BEGIN

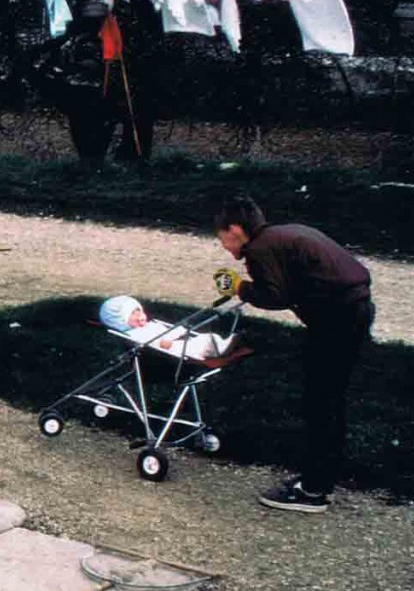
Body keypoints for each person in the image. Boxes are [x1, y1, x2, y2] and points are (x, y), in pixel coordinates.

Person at [212, 195, 374, 513]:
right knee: (329, 399)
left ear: (235, 229)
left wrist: (238, 287)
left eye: (223, 240)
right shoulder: (285, 233)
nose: (225, 248)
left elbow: (275, 296)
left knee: (320, 402)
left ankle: (313, 491)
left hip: (336, 321)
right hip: (355, 310)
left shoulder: (260, 248)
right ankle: (319, 480)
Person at [96, 294, 234, 361]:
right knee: (201, 343)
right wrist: (171, 340)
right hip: (172, 354)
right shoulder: (135, 335)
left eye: (140, 311)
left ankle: (220, 346)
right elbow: (157, 343)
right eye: (133, 315)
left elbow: (166, 332)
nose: (140, 316)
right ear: (122, 322)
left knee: (207, 337)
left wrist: (179, 331)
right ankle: (218, 349)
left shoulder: (150, 325)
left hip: (178, 343)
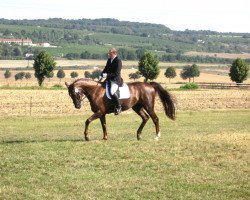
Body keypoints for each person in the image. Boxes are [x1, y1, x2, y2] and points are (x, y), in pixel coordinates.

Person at [99, 48, 123, 115]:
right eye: (109, 53)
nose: (108, 54)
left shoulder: (118, 61)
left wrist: (107, 75)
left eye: (109, 53)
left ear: (114, 53)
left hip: (115, 80)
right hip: (109, 79)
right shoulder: (109, 60)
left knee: (112, 91)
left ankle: (119, 107)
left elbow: (116, 73)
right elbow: (106, 68)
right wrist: (101, 75)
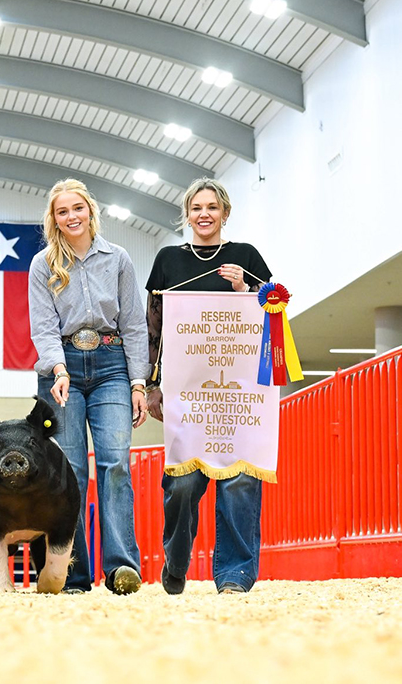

END

Make a tally of the lines in this data that include the string "elbow", and answer with that tally alone.

5